12. The method of claim 11, further comprising, following actuation of the cash-out event, a step of resuming the game session using the remaining credit of playing time.
13. The method of claim 1, further comprising an initial step of dispensing to the patron an ID instrument associated with the amount of playing time purchased by the patron, the ID instrument being submitted to the gaming machine to activate the game session.
14. The method of claim 1, wherein a plurality of gaming machines are provided and wherein the activating and enabling steps are carried out on any one of the plurality of gaming machines.
15. The method of claim 1, wherein a plurality of gaming machines are provided and wherein the activating, enabling and determining steps are carried out on any one of the plurality of gaming machines.
16. The method of claim 1, wherein the successive games are triggered by the patron.
17. The method of claim 1, wherein the pace at which the successive games are triggered is variable.
18. A method for a patron to wager on gaming machines, comprising the step of:
activating a game session at a gaming machine with a credit of playing time, the game session lasting an amount of time determined by the credit of playing time;
triggering each game by an external event selected by the patron;
determining a wager amount debited for each game as a function of a time elapsed since a triggering of a previous game during the game session.
19. The method of claim 18, wherein the step of triggering each game is preceded by a manual arming step done by the patron.
20. The method of claim 18, wherein the external event selected by the patron is selected from a processed signal corresponding to at least one of:
a sound detected by a microphone coupled to or integrated in the gaming machine;
an image captured by a video camera coupled to or integrated in the gaming machine;
music, sound or speech streamed on the gaming machine;
movie or video content streamed on the gaming machine, and
the game played on the gaming machine.
21. The method of claim 20, further comprising the step of enabling the patron to select a triggering scheme of the processed signal selected from at least one of:
a level threshold;
a frequency band;
a level threshold in a frequency band, and
a result of applying the processed signal to a mathematical function.
22. The method of claim 18, wherein the credit of playing time is controlled by a down-counting timer and wherein the method further includes ending the game session when the down-counting timer reaches a predetermined value.
23. The method of claim 22, wherein the predetermined value is zero.
24. The method of claim 18, wherein the credit of playing time is managed by an up-counting timer and wherein the method further includes ending the game session when the up-counting timer reaches a predetermined value.
25. The method of claim 18, wherein a prize outcome for winnings is a function of the wager amount.
26. The method of claim 18, wherein a prize outcome for winnings is a function of a time elapsed since the previous game during the game session.
27. The method of claim 18, further comprising crediting winnings of the patron on a separate meter.
28. The method of claim 18, wherein the game session terminates when the credit of playing time is exhausted.
29. The method of claim 18, wherein the game session terminates when the credit of playing time reaches a predetermined level.

_Dataset excerpt_
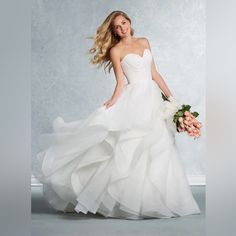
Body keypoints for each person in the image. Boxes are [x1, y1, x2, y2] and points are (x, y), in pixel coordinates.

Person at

_Task prompt_
In three sentences, summarize the patent claims.

_Answer section_
The claims describe a method in which a patron activates a game session at a gaming machine with a credit of playing time, and the session lasts an amount of time determined by that credit. Each game is triggered by an external event selected by the patron, and the wager debited for each game is determined as a function of the time elapsed since the previous game was triggered. The credit of playing time can be controlled by a down-counting or up-counting timer, and the session terminates when the credit is exhausted or reaches a predetermined level.